TASK INPUT:
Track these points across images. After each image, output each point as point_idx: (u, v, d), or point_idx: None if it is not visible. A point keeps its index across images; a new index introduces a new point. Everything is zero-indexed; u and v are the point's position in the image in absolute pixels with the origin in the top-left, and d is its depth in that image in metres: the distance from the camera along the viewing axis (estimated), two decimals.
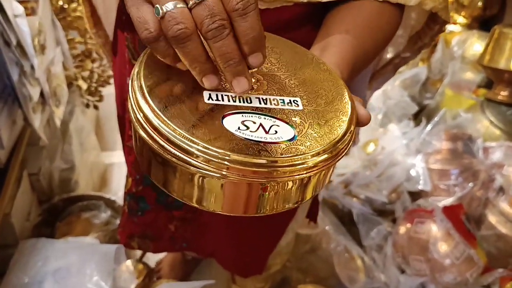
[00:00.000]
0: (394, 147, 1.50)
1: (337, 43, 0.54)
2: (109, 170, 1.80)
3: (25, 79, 1.07)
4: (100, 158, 1.81)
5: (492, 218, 1.31)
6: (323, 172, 0.38)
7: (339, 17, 0.59)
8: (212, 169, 0.34)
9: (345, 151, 0.39)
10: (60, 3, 1.38)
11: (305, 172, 0.36)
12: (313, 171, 0.36)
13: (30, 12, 1.05)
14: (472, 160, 1.41)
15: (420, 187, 1.41)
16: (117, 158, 1.79)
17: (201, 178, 0.35)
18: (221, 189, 0.36)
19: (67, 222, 1.34)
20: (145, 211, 0.98)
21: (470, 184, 1.35)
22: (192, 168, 0.34)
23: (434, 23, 0.69)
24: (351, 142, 0.40)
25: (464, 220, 1.27)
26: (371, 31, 0.58)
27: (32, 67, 1.07)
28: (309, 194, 0.39)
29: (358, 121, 0.43)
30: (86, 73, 1.57)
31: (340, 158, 0.39)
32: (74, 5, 1.40)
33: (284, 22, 0.64)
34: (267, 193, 0.36)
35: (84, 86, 1.59)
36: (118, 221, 1.35)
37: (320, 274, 1.36)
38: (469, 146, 1.45)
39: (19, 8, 1.00)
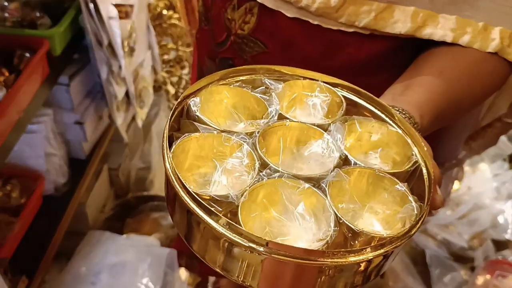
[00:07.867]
0: (483, 189, 1.38)
1: (425, 83, 0.48)
2: None
3: (112, 78, 1.12)
4: None
5: None
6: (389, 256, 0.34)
7: (434, 57, 0.52)
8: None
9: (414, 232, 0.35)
10: (158, 9, 1.44)
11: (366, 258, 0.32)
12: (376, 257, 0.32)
13: (124, 15, 1.10)
14: None
15: (507, 236, 1.29)
16: None
17: (228, 244, 0.31)
18: (260, 265, 0.31)
19: (137, 220, 1.38)
20: None
21: None
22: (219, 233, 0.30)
23: None
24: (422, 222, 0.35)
25: None
26: (469, 78, 0.51)
27: (120, 67, 1.13)
28: (372, 276, 0.34)
29: (431, 206, 0.38)
30: (175, 79, 1.61)
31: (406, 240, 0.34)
32: (170, 12, 1.45)
33: (367, 58, 0.56)
34: (321, 277, 0.31)
35: (172, 91, 1.63)
36: None
37: None
38: None
39: (114, 11, 1.05)
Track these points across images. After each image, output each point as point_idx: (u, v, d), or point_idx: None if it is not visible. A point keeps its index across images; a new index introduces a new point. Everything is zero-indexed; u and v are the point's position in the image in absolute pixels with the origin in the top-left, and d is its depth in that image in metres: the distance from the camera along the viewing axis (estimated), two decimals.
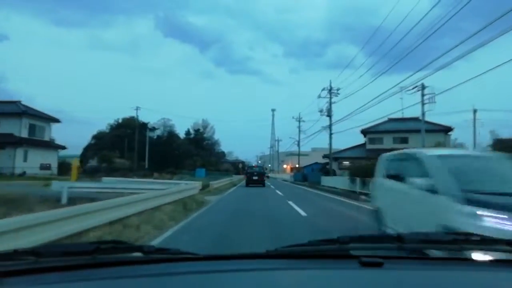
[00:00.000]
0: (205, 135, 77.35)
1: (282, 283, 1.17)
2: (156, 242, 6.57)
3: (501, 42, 12.22)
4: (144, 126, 65.59)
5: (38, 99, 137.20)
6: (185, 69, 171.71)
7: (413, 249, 1.35)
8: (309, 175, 41.09)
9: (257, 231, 8.05)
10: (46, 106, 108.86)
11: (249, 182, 31.22)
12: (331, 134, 34.78)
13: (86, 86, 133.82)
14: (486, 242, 1.34)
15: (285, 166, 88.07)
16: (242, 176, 54.46)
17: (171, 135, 64.86)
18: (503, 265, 1.28)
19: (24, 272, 1.08)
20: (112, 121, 66.43)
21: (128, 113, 63.31)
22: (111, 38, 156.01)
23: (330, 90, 35.08)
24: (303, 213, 11.55)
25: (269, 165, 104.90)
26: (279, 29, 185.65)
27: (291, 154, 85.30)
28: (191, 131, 75.30)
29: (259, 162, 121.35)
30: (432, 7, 23.52)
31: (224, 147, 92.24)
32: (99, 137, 63.74)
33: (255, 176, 31.52)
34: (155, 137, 64.53)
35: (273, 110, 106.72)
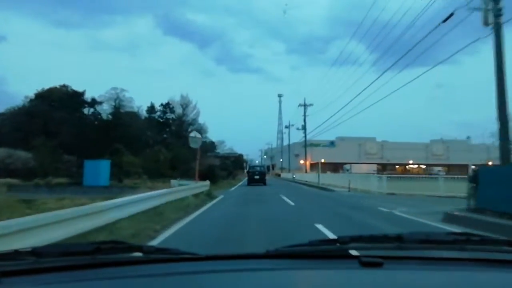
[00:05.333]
0: (184, 118, 50.82)
1: (282, 283, 1.16)
2: None
3: None
4: (76, 97, 41.36)
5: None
6: (183, 67, 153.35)
7: (413, 249, 1.32)
8: None
9: None
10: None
11: (251, 181, 31.72)
12: None
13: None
14: (486, 242, 1.34)
15: (301, 161, 62.05)
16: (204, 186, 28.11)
17: (118, 113, 39.46)
18: (503, 265, 1.26)
19: (24, 272, 1.07)
20: (34, 93, 42.72)
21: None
22: (110, 38, 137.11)
23: None
24: None
25: (281, 160, 78.54)
26: (280, 26, 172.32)
27: (311, 144, 59.50)
28: (157, 107, 47.97)
29: (264, 158, 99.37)
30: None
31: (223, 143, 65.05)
32: (5, 116, 40.32)
33: (256, 176, 31.97)
34: (91, 115, 39.90)
35: (279, 96, 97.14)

AIM OF THE TASK: Each line above should be written out again exactly, and no picture should appear in the copy.

ANSWER TO THE EXERCISE:
Track these points across images. After each image, output each point as point_idx: (u, v, d), or point_idx: None if it is not visible. A point keeps its index across images; a new index introduces a new point. Everything is zero-indexed; u and v are the point's position in the image in absolute pixels with the origin in the top-left, and d is its depth in that image in metres: the distance from the camera along the viewing axis (estimated), two decimals.
[00:00.000]
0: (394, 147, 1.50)
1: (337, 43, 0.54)
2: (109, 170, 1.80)
3: (25, 79, 1.07)
4: (100, 158, 1.81)
5: (492, 218, 1.31)
6: (323, 172, 0.38)
7: (339, 17, 0.59)
8: (212, 169, 0.34)
9: (345, 151, 0.39)
10: (60, 3, 1.38)
11: (305, 172, 0.36)
12: (313, 171, 0.36)
13: (30, 12, 1.05)
14: (472, 160, 1.41)
15: (420, 187, 1.41)
16: (117, 158, 1.79)
17: (201, 178, 0.35)
18: (221, 189, 0.36)
19: (67, 222, 1.34)
20: (145, 211, 0.98)
21: (470, 184, 1.35)
22: (192, 168, 0.34)
23: (434, 23, 0.69)
24: (351, 142, 0.40)
25: (464, 220, 1.27)
26: (371, 31, 0.58)
27: (32, 67, 1.07)
28: (309, 194, 0.39)
29: (358, 121, 0.43)
30: (86, 73, 1.57)
31: (340, 158, 0.39)
32: (74, 5, 1.40)
33: (284, 22, 0.64)
34: (267, 193, 0.36)
35: (84, 86, 1.59)
36: (118, 221, 1.35)
37: (320, 274, 1.36)
38: (469, 146, 1.45)
39: (19, 8, 1.00)
[00:07.867]
0: (483, 189, 1.38)
1: (425, 83, 0.48)
2: None
3: (112, 78, 1.12)
4: None
5: None
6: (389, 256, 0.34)
7: (434, 57, 0.52)
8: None
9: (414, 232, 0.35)
10: (158, 9, 1.44)
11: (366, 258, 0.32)
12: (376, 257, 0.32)
13: (124, 15, 1.10)
14: None
15: (507, 236, 1.29)
16: None
17: (228, 244, 0.31)
18: (260, 265, 0.31)
19: (137, 220, 1.38)
20: None
21: None
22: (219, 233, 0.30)
23: None
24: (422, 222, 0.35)
25: None
26: (469, 78, 0.51)
27: (120, 67, 1.13)
28: (372, 276, 0.34)
29: (431, 206, 0.38)
30: (175, 79, 1.61)
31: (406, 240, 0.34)
32: (170, 12, 1.45)
33: (367, 58, 0.56)
34: (321, 277, 0.31)
35: (172, 91, 1.63)
36: None
37: None
38: None
39: (114, 11, 1.05)
Track these points across images. After each image, output each point as point_idx: (u, v, d), or point_idx: None if it is not visible. A point keeps its index across images; a new index introduces a new point. Everything is zero-indexed; u and v are the point's position in the image in absolute pixels with the origin in the top-left, and d is its depth in that image in metres: the distance from the camera along the viewing axis (estimated), two decimals.
[00:00.000]
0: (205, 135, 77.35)
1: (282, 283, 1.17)
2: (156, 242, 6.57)
3: (501, 42, 12.22)
4: (144, 126, 65.59)
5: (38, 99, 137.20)
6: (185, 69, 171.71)
7: (413, 249, 1.35)
8: (309, 175, 41.09)
9: (257, 231, 8.05)
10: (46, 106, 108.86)
11: (249, 182, 31.22)
12: (331, 134, 34.78)
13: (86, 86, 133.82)
14: (486, 242, 1.34)
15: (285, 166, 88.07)
16: (242, 176, 54.46)
17: (171, 135, 64.86)
18: (503, 265, 1.28)
19: (24, 272, 1.08)
20: (112, 121, 66.43)
21: (128, 113, 63.31)
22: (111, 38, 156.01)
23: (330, 90, 35.08)
24: (303, 213, 11.55)
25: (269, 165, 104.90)
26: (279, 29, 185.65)
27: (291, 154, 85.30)
28: (191, 131, 75.30)
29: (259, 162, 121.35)
30: (432, 7, 23.52)
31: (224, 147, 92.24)
32: (99, 137, 63.74)
33: (255, 176, 31.52)
34: (155, 137, 64.53)
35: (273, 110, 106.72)
[00:05.333]
0: (184, 118, 50.82)
1: (282, 283, 1.16)
2: None
3: None
4: (76, 97, 41.36)
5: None
6: (183, 67, 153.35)
7: (413, 249, 1.32)
8: None
9: None
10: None
11: (251, 181, 31.72)
12: None
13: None
14: (486, 242, 1.34)
15: (301, 161, 62.05)
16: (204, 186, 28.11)
17: (118, 113, 39.46)
18: (503, 265, 1.26)
19: (24, 272, 1.07)
20: (34, 93, 42.72)
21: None
22: (110, 38, 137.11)
23: None
24: None
25: (281, 160, 78.54)
26: (280, 26, 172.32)
27: (311, 144, 59.50)
28: (157, 107, 47.97)
29: (264, 158, 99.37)
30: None
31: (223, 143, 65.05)
32: (5, 116, 40.32)
33: (256, 176, 31.97)
34: (91, 115, 39.90)
35: (279, 96, 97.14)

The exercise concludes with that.